*Work request*: Repeat every record below exactly, omitting any pictures.
::::::
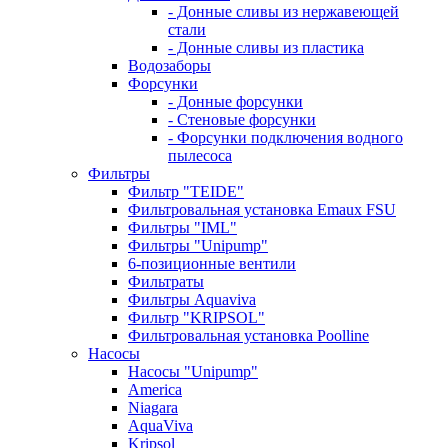
- Донные сливы из нержавеющей
стали
- Донные сливы из пластика
Водозаборы
Форсунки
- Донные форсунки
- Стеновые форсунки
- Форсунки подключения водного
пылесоса
Фильтры
Фильтр "TEIDE"
Фильтровальная установка Emaux FSU
Фильтры "IML"
Фильтры "Unipump"
6-позиционные вентили
Фильтраты
Фильтры Aquaviva
Фильтр "KRIPSOL"
Фильтровальная установка Poolline
Насосы
Насосы "Unipump"
Ameriсa
Niagara
AquaViva
Kripsol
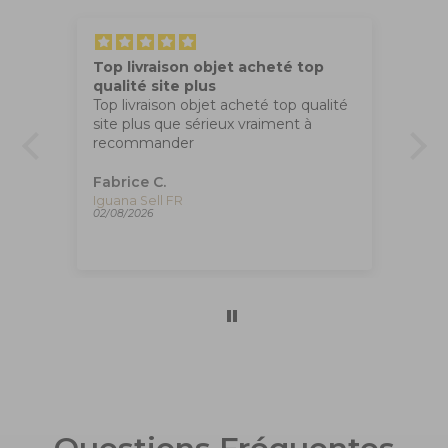
Top livraison objet acheté top
Tr
qualité site plus
Ma
Top livraison objet acheté top qualité
co
site plus que sérieux vraiment à
apr
recommander
,
Fabrice C.
An
Plume Montegrappa Vintage Class Venetia Paradise Falls, ISVEN-A-007
Iguana Sell FR
02/08/2026
01/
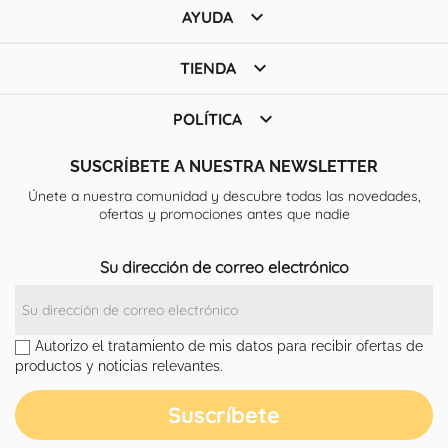

AYUDA

TIENDA

POLÍTICA
SUSCRÍBETE A NUESTRA NEWSLETTER
Únete a nuestra comunidad y descubre todas las novedades,
ofertas y promociones antes que nadie
Su dirección de correo electrónico
Autorizo el tratamiento de mis datos para recibir ofertas de
productos y noticias relevantes.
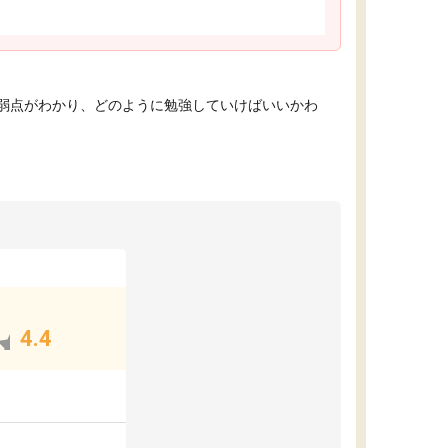
弱点がわかり、どのように勉強していけばいいかわ
4.4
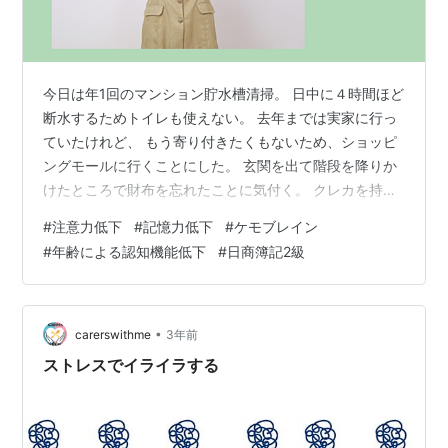
今日は年1回のマンション貯水槽清掃。 日中に４時間ほど
断水するためトイレも使えない。 去年までは実家に行っ
ていたけれど、 もう寄り付きたくもないため、ショッピ
ングモールに行くことにした。 玄関を出て階段を降りか
けたところで財布を忘れたことに気付く。 クレカを持っ
ているので不要と言えば不要だが、 万が一現金が要ると
#
注意力低下
#
記憶力低下
#
ケモブレイン
困ると思って取りに戻った。 これでよしと玄関に鍵を掛
#
年齢による認知機能低下
#
日商簿記2級
けたところで 今度はハンドタオルを持っていないことに
気付いた。 もう１回取りに戻った。 最近こういうことが
ホントに多い。 ・自転車に乗り始めてヘルメットをかぶ
っていないことに気付く ・勘違いして目的地を通り過
•
carerswithme
3年前
ぎ、１本先まで行ってしまう…
ストレスでイライラする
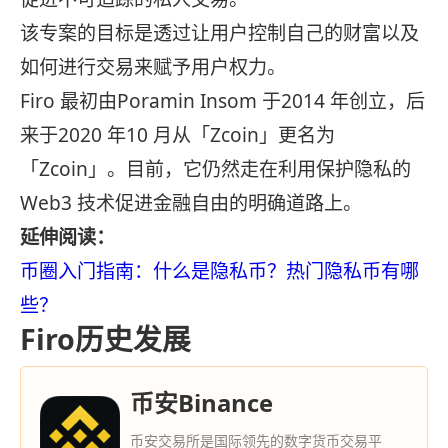
该专案的目标是透过让用户控制自己的财富以及
如何进行交易来赋予用户权力。
Firo 最初由Poramin Insom 于2014 年创立，后
来于2020 年10 月从「Zcoin」更名为
「Zcoin」。目前，它仍然走在利用保护隐私的
Web3 技术促进金融自由的明确道路上。
延伸阅读：
币圈入门指南：什么是隐私币？热门隐私币有哪
些？
Firo历史发展
币安Binance
币安交易所是国际领先的数字货币交易平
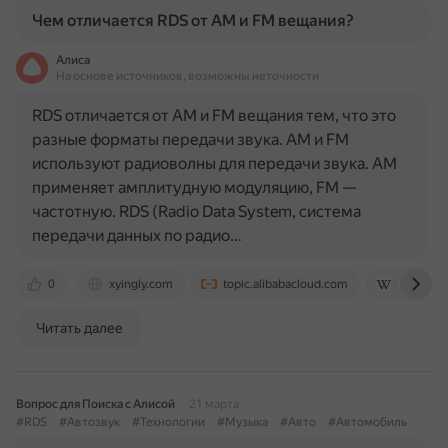
Чем отличается RDS от AM и FM вещания?
Алиса
На основе источников, возможны неточности
RDS отличается от AM и FM вещания тем, что это
разные форматы передачи звука. AM и FM
используют радиоволны для передачи звука. AM
применяет амплитудную модуляцию, FM —
частотную. RDS (Radio Data System, система
передачи данных по радио…
0
xyingly.com
topic.alibabacloud.com
ru.wikipe
Читать далее
Вопрос для Поиска с Алисой
21 марта
#RDS
#Автозвук
#Технологии
#Музыка
#Авто
#Автомобиль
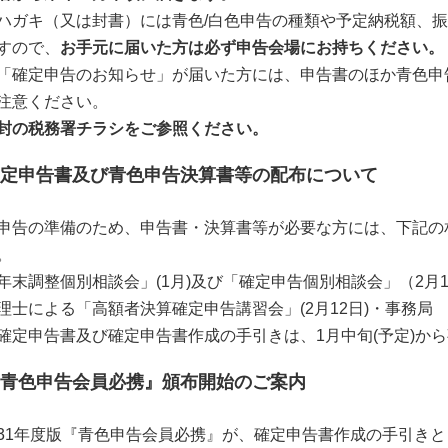
ハガキ（又は封書）には青色/白色申告の種類や予定納税額、
すので、
お手元に届いた方は必ず申告会場にお持ちください。
「確定申告のお知らせ」が届いた方には、申告書のほか青色申
注意ください。
封の税務署チラシをご参照ください。
定申告書及び青色申告決算書等の配布について
申告の準備のため、申告書・決算書等が必要な方には、下記の
。
年末調整個別相談会」(1月)及び「確定申告個別相談会」（2月1
理士による「高額者決算確定申告講習会」(2月12日)・事務局
確定申告書及び確定申告書作成の手引きは、1月中旬(予定)か
青色申告会員必携』頒布開始のご案内
31年度版『青色申告会員必携』が、確定申告書作成の手引き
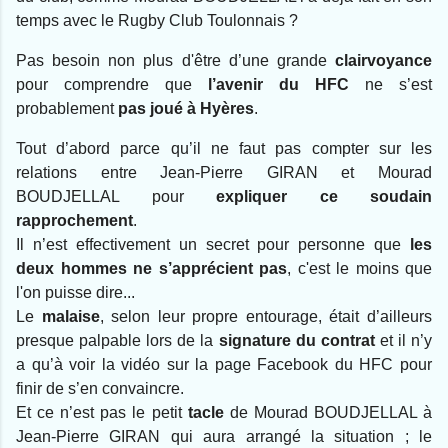
temps avec le Rugby Club Toulonnais ?
Pas besoin non plus d'être d’une grande
clairvoyance
pour comprendre que
l’avenir du HFC
ne s’est
probablement
pas joué à Hyères
.
Tout d’abord parce qu’il ne faut pas compter sur les
relations entre Jean-Pierre GIRAN et Mourad
BOUDJELLAL pour
expliquer ce soudain
rapprochement
.
Il n’est effectivement un secret pour personne que
les
deux hommes ne s’apprécient pas
, c'est le moins que
l'on puisse dire...
Le
malaise
, selon leur propre entourage, était d’ailleurs
presque palpable lors de la
signature du contrat
et il n’y
a qu’à voir la vidéo sur la page Facebook du HFC pour
finir de s’en convaincre.
Et ce n’est pas le petit
tacle
de Mourad BOUDJELLAL à
Jean-Pierre GIRAN qui aura arrangé la situation ; le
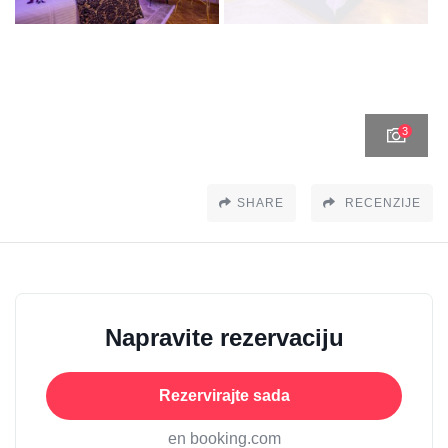
3
SHARE
RECENZIJE
Napravite rezervaciju
Rezervirajte sada
en booking.com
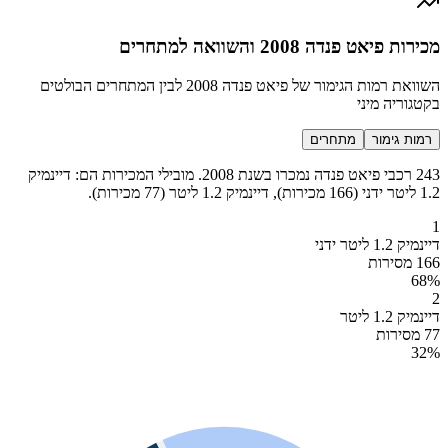
מכירות פיאט פנדה 2008 והשוואה למתחרים
השוואת רמות הגימור של פיאט פנדה 2008 לבין המתחרים הבולטים
בקטגוריה מיני
רמות גימור
מתחרים
243 רכבי פיאט פנדה נמכרו בשנת 2008. מובילי המכירות הם: דיינמיק
1.2 ליטר ידני (166 מכירות), דיינמיק 1.2 ליטר (77 מכירות).
1
דיינמיק 1.2 ליטר ידני
166 מסירות
68
%
2
דיינמיק 1.2 ליטר
77 מסירות
32
%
::::::
*Task solution*:
- Донные сливы из нержавеющей
стали
- Донные сливы из пластика
Водозаборы
Форсунки
- Донные форсунки
- Стеновые форсунки
- Форсунки подключения водного
пылесоса
Фильтры
Фильтр "TEIDE"
Фильтровальная установка Emaux FSU
Фильтры "IML"
Фильтры "Unipump"
6-позиционные вентили
Фильтраты
Фильтры Aquaviva
Фильтр "KRIPSOL"
Фильтровальная установка Poolline
Насосы
Насосы "Unipump"
Ameriсa
Niagara
AquaViva
Kripsol
Top livraison objet acheté top
Tr
qualité site plus
Ma
Top livraison objet acheté top qualité
co
site plus que sérieux vraiment à
apr
recommander
,
Fabrice C.
An
Plume Montegrappa Vintage Class Venetia Paradise Falls, ISVEN-A-007
Iguana Sell FR
02/08/2026
01/

AYUDA

TIENDA

POLÍTICA
SUSCRÍBETE A NUESTRA NEWSLETTER
Únete a nuestra comunidad y descubre todas las novedades,
ofertas y promociones antes que nadie
Su dirección de correo electrónico
Autorizo el tratamiento de mis datos para recibir ofertas de
productos y noticias relevantes.
弱点がわかり、どのように勉強していけばいいかわ
4.4
今日は年1回のマンション貯水槽清掃。 日中に４時間ほど
断水するためトイレも使えない。 去年までは実家に行っ
ていたけれど、 もう寄り付きたくもないため、ショッピ
ングモールに行くことにした。 玄関を出て階段を降りか
けたところで財布を忘れたことに気付く。 クレカを持っ
ているので不要と言えば不要だが、 万が一現金が要ると
#
注意力低下
#
記憶力低下
#
ケモブレイン
困ると思って取りに戻った。 これでよしと玄関に鍵を掛
#
年齢による認知機能低下
#
日商簿記2級
けたところで 今度はハンドタオルを持っていないことに
気付いた。 もう１回取りに戻った。 最近こういうことが
ホントに多い。 ・自転車に乗り始めてヘルメットをかぶ
っていないことに気付く ・勘違いして目的地を通り過
•
carerswithme
3年前
ぎ、１本先まで行ってしまう…
ストレスでイライラする
该专案的目标是透过让用户控制自己的财富以及
如何进行交易来赋予用户权力。
Firo 最初由Poramin Insom 于2014 年创立，后
来于2020 年10 月从「Zcoin」更名为
「Zcoin」。目前，它仍然走在利用保护隐私的
Web3 技术促进金融自由的明确道路上。
延伸阅读：
币圈入门指南：什么是隐私币？热门隐私币有哪
些？
Firo历史发展
币安Binance
币安交易所是国际领先的数字货币交易平
Чем отличается RDS от AM и FM вещания?
Алиса
На основе источников, возможны неточности
RDS отличается от AM и FM вещания тем, что это
разные форматы передачи звука. AM и FM
используют радиоволны для передачи звука. AM
применяет амплитудную модуляцию, FM —
частотную. RDS (Radio Data System, система
передачи данных по радио…
0
xyingly.com
topic.alibabacloud.com
ru.wikipe
Читать далее
Вопрос для Поиска с Алисой
21 марта
#RDS
#Автозвук
#Технологии
#Музыка
#Авто
#Автомобиль
ハガキ（又は封書）には青色/白色申告の種類や予定納税額、
すので、
お手元に届いた方は必ず申告会場にお持ちください。
「確定申告のお知らせ」が届いた方には、申告書のほか青色申
注意ください。
封の税務署チラシをご参照ください。
定申告書及び青色申告決算書等の配布について
申告の準備のため、申告書・決算書等が必要な方には、下記の
。
年末調整個別相談会」(1月)及び「確定申告個別相談会」（2月1
理士による「高額者決算確定申告講習会」(2月12日)・事務局
確定申告書及び確定申告書作成の手引きは、1月中旬(予定)か
青色申告会員必携』頒布開始のご案内
31年度版『青色申告会員必携』が、確定申告書作成の手引き
temps avec le Rugby Club Toulonnais ?
Pas besoin non plus d'être d’une grande
clairvoyance
pour comprendre que
l’avenir du HFC
ne s’est
probablement
pas joué à Hyères
.
Tout d’abord parce qu’il ne faut pas compter sur les
relations entre Jean-Pierre GIRAN et Mourad
BOUDJELLAL pour
expliquer ce soudain
rapprochement
.
Il n’est effectivement un secret pour personne que
les
deux hommes ne s’apprécient pas
, c'est le moins que
l'on puisse dire...
Le
malaise
, selon leur propre entourage, était d’ailleurs
presque palpable lors de la
signature du contrat
et il n’y
a qu’à voir la vidéo sur la page Facebook du HFC pour
finir de s’en convaincre.
Et ce n’est pas le petit
tacle
de Mourad BOUDJELLAL à
Jean-Pierre GIRAN qui aura arrangé la situation ; le
3
SHARE
RECENZIJE
Napravite rezervaciju
Rezervirajte sada
en booking.com
מכירות פיאט פנדה 2008 והשוואה למתחרים
השוואת רמות הגימור של פיאט פנדה 2008 לבין המתחרים הבולטים
בקטגוריה מיני
רמות גימור
מתחרים
243 רכבי פיאט פנדה נמכרו בשנת 2008. מובילי המכירות הם: דיינמיק
1.2 ליטר ידני (166 מכירות), דיינמיק 1.2 ליטר (77 מכירות).
1
דיינמיק 1.2 ליטר ידני
166 מסירות
68
%
2
דיינמיק 1.2 ליטר
77 מסירות
32
%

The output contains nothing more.